An equilateral triangle of side 6 cm is inscribed in a circle. What is the radius of the circle (the circumradius) in centimetres?

Introduction / Context:
This question deals with the circumradius of an equilateral triangle. When an equilateral triangle is inscribed in a circle, the circle is its circumcircle and the radius is called the circumradius. There is a well known relationship between the side length of an equilateral triangle and its circumradius, which lets you solve such problems very quickly.

Given Data / Assumptions:

• The triangle is equilateral.
• Side length a = 6 cm.
• The triangle is inscribed in a circle, so the circle is the circumcircle of the triangle.
• We need to find the radius R of this circle.
• Standard formula for an equilateral triangle: R = a / sqrt(3).

Concept / Approach:
The circumradius of a general triangle can be expressed in terms of sides and angles, but for an equilateral triangle the formula simplifies greatly. Using geometry or trigonometry, one can show that R = a / sqrt(3). Here, we substitute a = 6 and then rationalise or simplify the result. Knowing this special case formula is very helpful in many geometry problems involving equilateral triangles and circles.

Step-by-Step Solution:
Side of the equilateral triangle a = 6 cm. For an equilateral triangle, circumradius R = a / sqrt(3). So R = 6 / sqrt(3). Multiply numerator and denominator by sqrt(3) to simplify: R = (6 * sqrt(3)) / 3. Simplify 6 / 3 to get R = 2 * sqrt(3) cm.

Verification / Alternative check:
You can verify the relationship using the fact that the centroid, circumcentre and incentre of an equilateral triangle coincide. Drawing radii from the centre to each vertex divides the triangle into three congruent smaller triangles. Working with right triangles formed by dropping an altitude and using basic trigonometric ratios for 30 and 60 degrees also leads to the same circumradius formula, confirming that R = 2 * sqrt(3) cm when a = 6 cm.

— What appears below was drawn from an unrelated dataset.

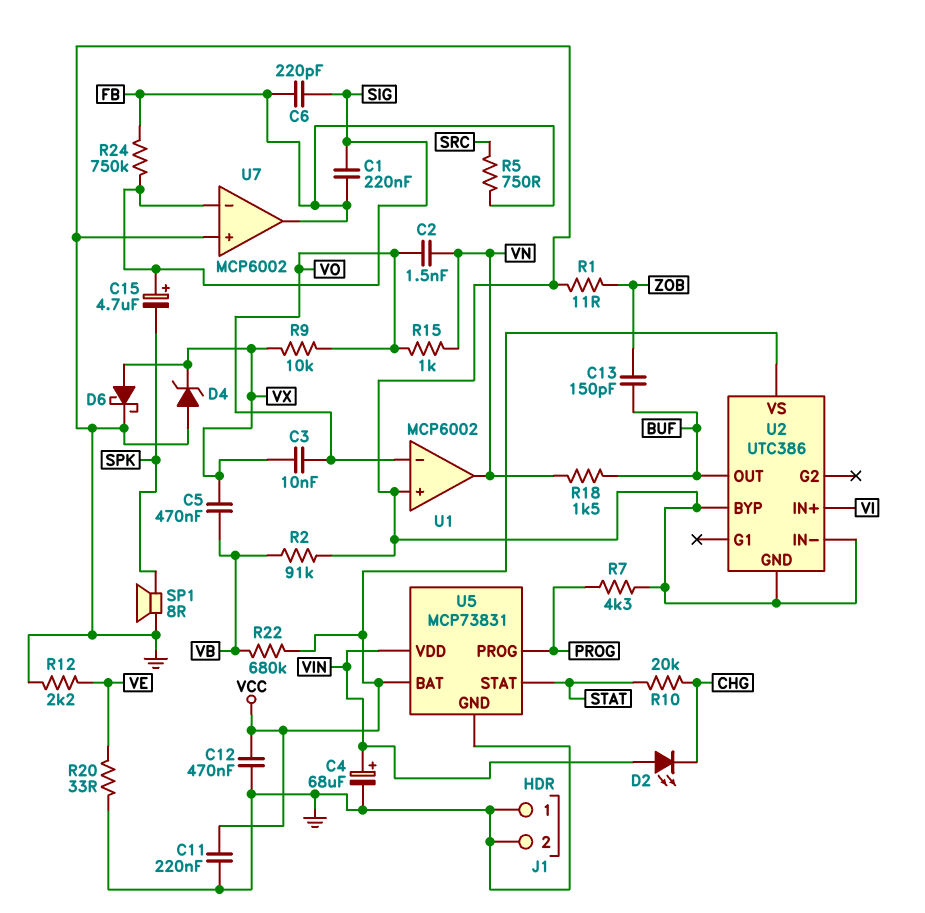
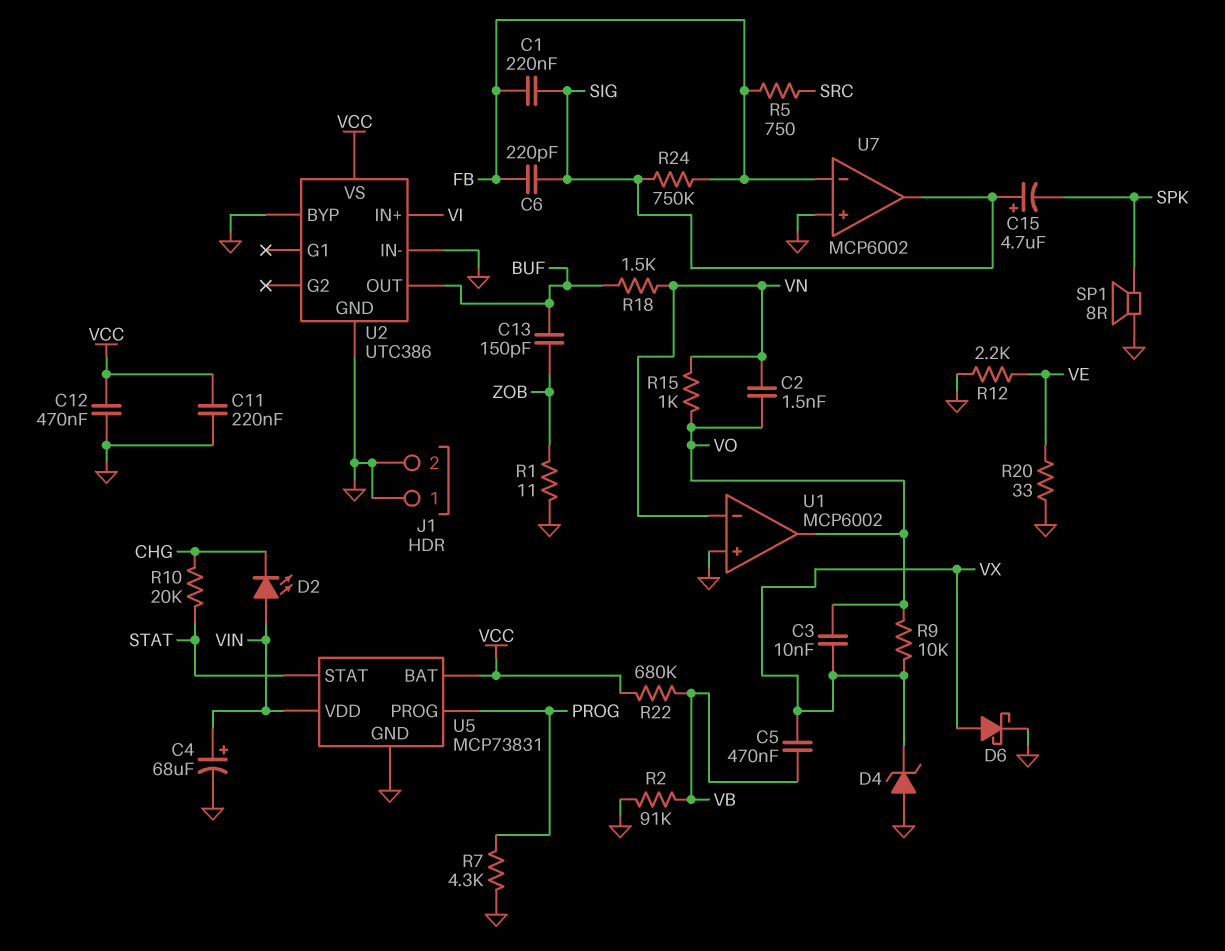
U1 pin in-: VO -> VN
U1 pin out: VN -> VO
U7 pin in-: SIG -> FB
U7 pin out: FB -> SIG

Why Other Options Are Wrong:
3√2 cm and 4√3 cm: These are larger than the correct radius and would not fit a side length of only 6 cm. √3 cm: This is half the correct value and corresponds to a radius that is too small. 3 cm: This would correspond to R = a / 2, which is not the circumradius for an equilateral triangle.

Common Pitfalls:
Mixing up circumradius and inradius formulas. The inradius r for an equilateral triangle is a * sqrt(3) / 6, which is not the same as R. Using a generic triangle formula without exploiting the equilateral symmetry. Not rationalising the denominator correctly when dividing by sqrt(3).

Final Answer:
The radius of the circle is 2√3 cm